La norma in questione, a parere del legale dell’imputato - da quasi un anno e sette mesi agli arresti domiciliari - avrebbe introdotto un trattamento sanzionatorio ingiusto e irragionevole in relazione, soprattutto, ad altre fattispecie analoghe o anche in ipotesi di reati dolosi percepiti peraltro dalla collettività con connotati di grave disvalore sociale (rapina, violenza sessuale, estorsione, prostituzione minorile).
La linea difensiva dell’avvocato Alberto Talamone (la collega, avvocato Cinzia Martinoni, ha nel frattempo dismesso il mandato) non introduce particolari elementi di novità di fronte alla Cassazione e si ripropone «di ridurre la pena sulla base di un principio di proporzionalità» e di considerare «il grado di colpa non elevato dell’imputato», che investì sulle strisce - «senza per altro andare a velocità elevata» - la sfortunata Giada, quando però «quest’ultima stava attraversando senza guardare perché distratta dal telefonino».

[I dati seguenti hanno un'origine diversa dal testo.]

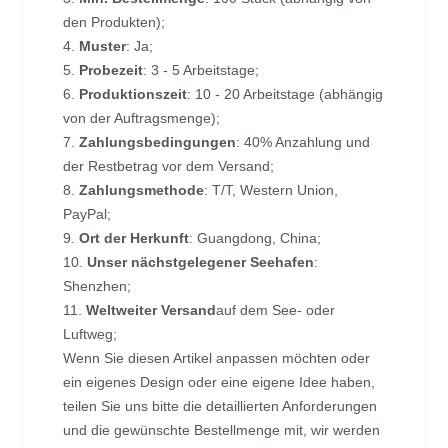
den Produkten);
4.
Muster
: Ja;
5.
Probezeit
: 3 - 5 Arbeitstage;
6.
Produktionszeit
: 10 - 20 Arbeitstage (abhängig
von der Auftragsmenge);
7.
Zahlungsbedingungen
: 40% Anzahlung und
der Restbetrag vor dem Versand;
8.
Zahlungsmethode
: T/T, Western Union,
PayPal;
9.
Ort der Herkunft
: Guangdong, China;
10.
Unser nächstgelegener Seehafen
:
Shenzhen;
11.
Weltweiter Versand
auf dem See- oder
Luftweg;
Wenn Sie diesen Artikel anpassen möchten oder
ein eigenes Design oder eine eigene Idee haben,
teilen Sie uns bitte die detaillierten Anforderungen
und die gewünschte Bestellmenge mit, wir werden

Di più, per quel che concerne l’ipotesi della concessione delle generiche, se è vero che Flavio Jeanne «non prestò soccorso e scappò perché temeva il linciaggio, in quanto scuro di pelle», è altrettanto vero che «confessò tutto, ancora prima che arrivasse il suo legale», una volta messo di fronte all’evidenza dei fatti dai carabinieri, e ha inoltre risarcito le parti civili (che hanno ritirato la propria costituzione).
L’udienza in Cassazione, originariamente prevista per fine marzo, è saltata per malattia del difensore, che ha chiesto e ottenuto un rinvio (ma l’udienza non è stata fissata).
Un rinvio provvidenziale per l’imputato che, anche con sentenza passata in giudicato, non dovrebbe più ritornare in carcere perché la pena residua sarebbe ormai inferiore ai quattro anni.
Fatto questo che, con il nuovo ordinamento penitenziario, potrebbe permettergli di accedere alle misure alternative alla detenzione come l’affidamento in prova ai servizi sociali.